摘抄的美文~
二月,春雷动时喜雨斜,阳气升,蒜苗返青快,铆足了劲。刚踏三月沿,蒜苔就迫不及待地探出了头。
春季,最好的蔬菜莫过于蒜苔。晚上收工回家,扑打掉一天的灰土,伸手把蒜苔掐成一截截,井水淘洗一下,翻炒,盛盘。抿一口大曲,就着脆生,辛辣和碧绿,再好的荤菜都不眼馋。
今年的蒜苔没少吃,隔三差五去菜店买上一把,但就是吃不出家乡的那种新鲜的味道儿,这些是四川蒜苔,经过菜贩长期洒水浸泡,又老又粗,活像梁头棒。不像家乡的那种,稻草拦腰扎成小小的一束马尾巴,条杆粗细匀称,在手掌甩一甩,摆一摆,颇具弹性,白嫩微甜的根部,还附着一层新鲜的白膜。
蒜苔分红帽和白帽两种,白帽的口感好,辣味浓。俗话说,“葱辣眼,蒜辣心,辣椒专辣舌头根”,辣到心里的东西,肯定让人爱到心里。
小时候,常见大人生吃的较多,要紧要忙,有菜无菜,摊开一块煎饼,卷两根蒜苔,一青一白,插花倒头,再敷上星星点点的黑咸菜,边走边吃。嘿,盐味和蒜味都有了,那真没有饱。
闲时就不一样了,红皮尖椒或者沂河烤鱼放上一把,豆油少量,热锅炒好,煎饼一包,咬上几口,还流一手心的油。
记得母亲喜欢做凉拌,切成两三厘米左右的碎丁,撒上盐,姜末,倒上少许的酱油,醋和香油,辣味倾刻杀去了一半,皱巴巴的青皮儿带着韧性,咬在嘴里吱扭扭地响。但我那时怕辣,不太喜欢多吃。

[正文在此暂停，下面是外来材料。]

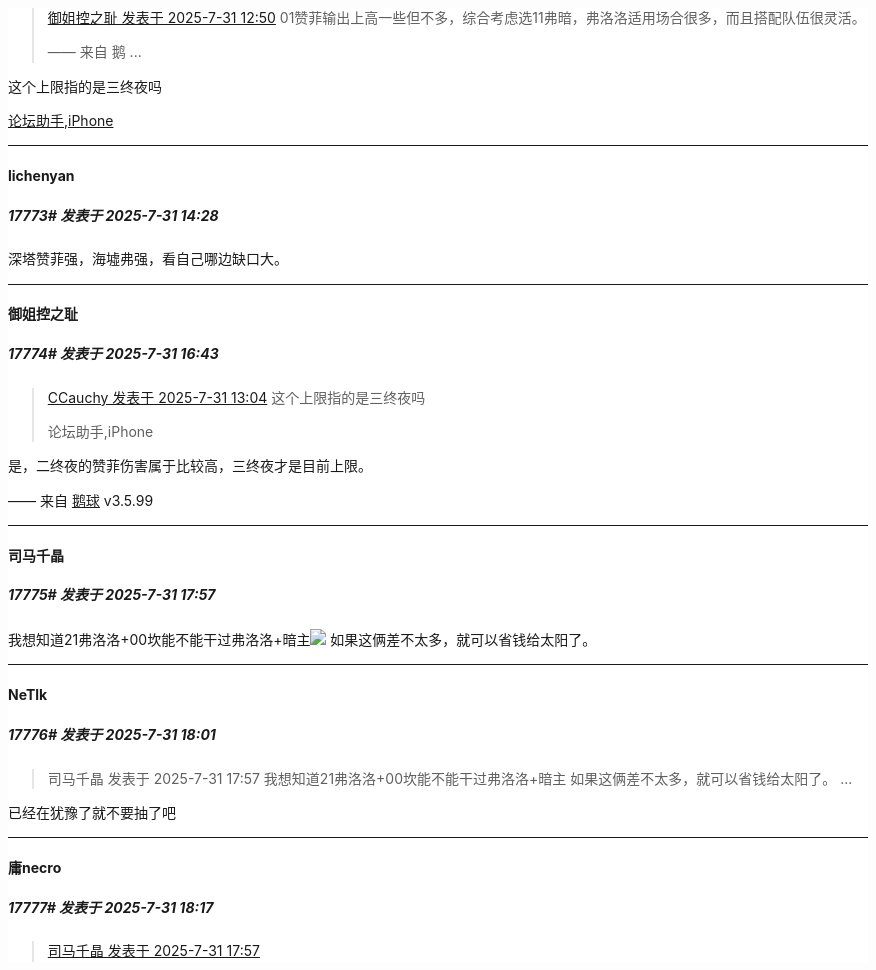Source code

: <blockquote><a href="httphttps://stage1st.com/2b/forum.php?mod=redirect&amp;goto=findpost&amp;pid=68189634&amp;ptid=2059881" target="_blank">御姐控之耻 发表于 2025-7-31 12:50</a>
01赞菲输出上高一些但不多，综合考虑选11弗暗，弗洛洛适用场合很多，而且搭配队伍很灵活。

—— 来自 鹅 ...</blockquote>
这个上限指的是三终夜吗

[论坛助手,iPhone](https://stage1st.com/2b/forum.php?mod=viewthread&amp;tid=2029836)


*****

####  lichenyan  
##### 17773#       发表于 2025-7-31 14:28

深塔赞菲强，海墟弗强，看自己哪边缺口大。


*****

####  御姐控之耻  
##### 17774#       发表于 2025-7-31 16:43

<blockquote><a href="httphttps://stage1st.com/2b/forum.php?mod=redirect&amp;goto=findpost&amp;pid=68189720&amp;ptid=2059881" target="_blank">CCauchy 发表于 2025-7-31 13:04</a>
这个上限指的是三终夜吗

论坛助手,iPhone</blockquote>
是，二终夜的赞菲伤害属于比较高，三终夜才是目前上限。

—— 来自 [鹅球](https://www.pgyer.com/GcUxKd4w) v3.5.99


*****

####  司马千晶  
##### 17775#       发表于 2025-7-31 17:57

我想知道21弗洛洛+00坎能不能干过弗洛洛+暗主<img src="https://static.stage1st.com/image/smiley/face2017/018.png" referrerpolicy="no-referrer"> 如果这俩差不太多，就可以省钱给太阳了。


*****

####  NeTlk  
##### 17776#       发表于 2025-7-31 18:01

<blockquote>司马千晶 发表于 2025-7-31 17:57
我想知道21弗洛洛+00坎能不能干过弗洛洛+暗主 如果这俩差不太多，就可以省钱给太阳了。 ...</blockquote>
已经在犹豫了就不要抽了吧


*****

####  庸necro  
##### 17777#       发表于 2025-7-31 18:17

<blockquote><a href="httphttps://stage1st.com/2b/forum.php?mod=redirect&amp;goto=findpost&amp;pid=68191451&amp;ptid=2059881" target="_blank">司马千晶 发表于 2025-7-31 17:57</a>
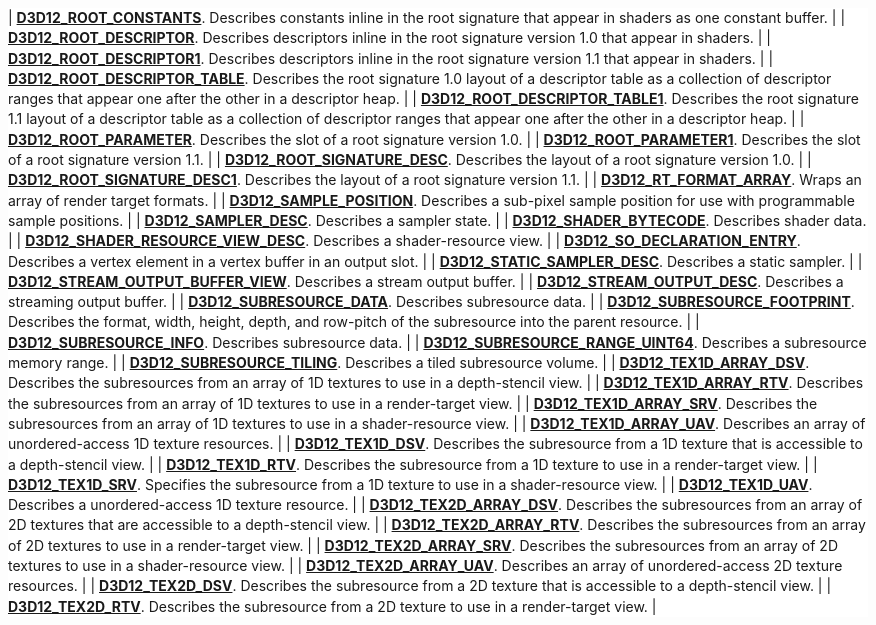 | [**D3D12_ROOT_CONSTANTS**](/windows/desktop/api/d3d12/ns-d3d12-d3d12_root_constants). Describes constants inline in the root signature that appear in shaders as one constant buffer. |
| [**D3D12_ROOT_DESCRIPTOR**](/windows/desktop/api/d3d12/ns-d3d12-d3d12_root_descriptor). Describes descriptors inline in the root signature version 1.0 that appear in shaders. |
| [**D3D12_ROOT_DESCRIPTOR1**](/windows/desktop/api/d3d12/ns-d3d12-d3d12_root_descriptor1). Describes descriptors inline in the root signature version 1.1 that appear in shaders. |
| [**D3D12_ROOT_DESCRIPTOR_TABLE**](/windows/desktop/api/d3d12/ns-d3d12-d3d12_root_descriptor_table). Describes the root signature 1.0 layout of a descriptor table as a collection of descriptor ranges that appear one after the other in a descriptor heap. |
| [**D3D12_ROOT_DESCRIPTOR_TABLE1**](/windows/desktop/api/d3d12/ns-d3d12-d3d12_root_descriptor_table1). Describes the root signature 1.1 layout of a descriptor table as a collection of descriptor ranges that appear one after the other in a descriptor heap. |
| [**D3D12_ROOT_PARAMETER**](/windows/desktop/api/d3d12/ns-d3d12-d3d12_root_parameter). Describes the slot of a root signature version 1.0. |
| [**D3D12_ROOT_PARAMETER1**](/windows/desktop/api/d3d12/ns-d3d12-d3d12_root_parameter1). Describes the slot of a root signature version 1.1. |
| [**D3D12_ROOT_SIGNATURE_DESC**](/windows/desktop/api/d3d12/ns-d3d12-d3d12_root_signature_desc). Describes the layout of a root signature version 1.0. |
| [**D3D12_ROOT_SIGNATURE_DESC1**](/windows/desktop/api/d3d12/ns-d3d12-d3d12_root_signature_desc1). Describes the layout of a root signature version 1.1. |
| [**D3D12_RT_FORMAT_ARRAY**](/windows/desktop/api/d3d12/ns-d3d12-d3d12_rt_format_array). Wraps an array of render target formats. |
| [**D3D12_SAMPLE_POSITION**](/windows/desktop/api/d3d12/ns-d3d12-d3d12_sample_position). Describes a sub-pixel sample position for use with programmable sample positions. |
| [**D3D12_SAMPLER_DESC**](/windows/desktop/api/d3d12/ns-d3d12-d3d12_sampler_desc). Describes a sampler state. |
| [**D3D12_SHADER_BYTECODE**](/windows/desktop/api/d3d12/ns-d3d12-d3d12_shader_bytecode). Describes shader data. |
| [**D3D12_SHADER_RESOURCE_VIEW_DESC**](/windows/desktop/api/d3d12/ns-d3d12-d3d12_shader_resource_view_desc). Describes a shader-resource view. |
| [**D3D12_SO_DECLARATION_ENTRY**](/windows/desktop/api/d3d12/ns-d3d12-d3d12_so_declaration_entry). Describes a vertex element in a vertex buffer in an output slot. |
| [**D3D12_STATIC_SAMPLER_DESC**](/windows/desktop/api/d3d12/ns-d3d12-d3d12_static_sampler_desc). Describes a static sampler. |
| [**D3D12_STREAM_OUTPUT_BUFFER_VIEW**](/windows/desktop/api/d3d12/ns-d3d12-d3d12_stream_output_buffer_view). Describes a stream output buffer. |
| [**D3D12_STREAM_OUTPUT_DESC**](/windows/desktop/api/d3d12/ns-d3d12-d3d12_stream_output_desc). Describes a streaming output buffer. |
| [**D3D12_SUBRESOURCE_DATA**](/windows/desktop/api/d3d12/ns-d3d12-d3d12_subresource_data). Describes subresource data. |
| [**D3D12_SUBRESOURCE_FOOTPRINT**](/windows/desktop/api/d3d12/ns-d3d12-d3d12_subresource_footprint). Describes the format, width, height, depth, and row-pitch of the subresource into the parent resource. |
| [**D3D12_SUBRESOURCE_INFO**](/windows/desktop/api/d3d12/ns-d3d12-d3d12_subresource_info). Describes subresource data. |
| [**D3D12_SUBRESOURCE_RANGE_UINT64**](/windows/desktop/api/d3d12/ns-d3d12-d3d12_subresource_range_uint64). Describes a subresource memory range. |
| [**D3D12_SUBRESOURCE_TILING**](/windows/desktop/api/d3d12/ns-d3d12-d3d12_subresource_tiling). Describes a tiled subresource volume. |
| [**D3D12_TEX1D_ARRAY_DSV**](/windows/desktop/api/d3d12/ns-d3d12-d3d12_tex1d_array_dsv). Describes the subresources from an array of 1D textures to use in a depth-stencil view. |
| [**D3D12_TEX1D_ARRAY_RTV**](/windows/desktop/api/d3d12/ns-d3d12-d3d12_tex1d_array_rtv). Describes the subresources from an array of 1D textures to use in a render-target view. |
| [**D3D12_TEX1D_ARRAY_SRV**](/windows/desktop/api/d3d12/ns-d3d12-d3d12_tex1d_array_srv). Describes the subresources from an array of 1D textures to use in a shader-resource view. |
| [**D3D12_TEX1D_ARRAY_UAV**](/windows/desktop/api/d3d12/ns-d3d12-d3d12_tex1d_array_uav). Describes an array of unordered-access 1D texture resources. |
| [**D3D12_TEX1D_DSV**](/windows/desktop/api/d3d12/ns-d3d12-d3d12_tex1d_dsv). Describes the subresource from a 1D texture that is accessible to a depth-stencil view. |
| [**D3D12_TEX1D_RTV**](/windows/desktop/api/d3d12/ns-d3d12-d3d12_tex1d_rtv). Describes the subresource from a 1D texture to use in a render-target view. |
| [**D3D12_TEX1D_SRV**](/windows/desktop/api/d3d12/ns-d3d12-d3d12_tex1d_srv). Specifies the subresource from a 1D texture to use in a shader-resource view. |
| [**D3D12_TEX1D_UAV**](/windows/desktop/api/d3d12/ns-d3d12-d3d12_tex1d_uav). Describes a unordered-access 1D texture resource. |
| [**D3D12_TEX2D_ARRAY_DSV**](/windows/desktop/api/d3d12/ns-d3d12-d3d12_tex2d_array_dsv). Describes the subresources from an array of 2D textures that are accessible to a depth-stencil view. |
| [**D3D12_TEX2D_ARRAY_RTV**](/windows/desktop/api/d3d12/ns-d3d12-d3d12_tex2d_array_rtv). Describes the subresources from an array of 2D textures to use in a render-target view. |
| [**D3D12_TEX2D_ARRAY_SRV**](/windows/desktop/api/d3d12/ns-d3d12-d3d12_tex2d_array_srv). Describes the subresources from an array of 2D textures to use in a shader-resource view. |
| [**D3D12_TEX2D_ARRAY_UAV**](/windows/desktop/api/d3d12/ns-d3d12-d3d12_tex2d_array_uav). Describes an array of unordered-access 2D texture resources. |
| [**D3D12_TEX2D_DSV**](/windows/desktop/api/d3d12/ns-d3d12-d3d12_tex2d_dsv). Describes the subresource from a 2D texture that is accessible to a depth-stencil view. |
| [**D3D12_TEX2D_RTV**](/windows/desktop/api/d3d12/ns-d3d12-d3d12_tex2d_rtv). Describes the subresource from a 2D texture to use in a render-target view. |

不喜欢的还有“滴”蒜苔,这种农事虾腰不说,两手还要使匀劲,邳州方言形容的“滴”字最恰如其分,有别于拔和拽,要耐着性子照顾蒜苔的感受,温柔以待,不能粗鲁,要把它客客气气地请上来。时间也有讲究,中午要比早上好请,针尖要比蒜夹管乎。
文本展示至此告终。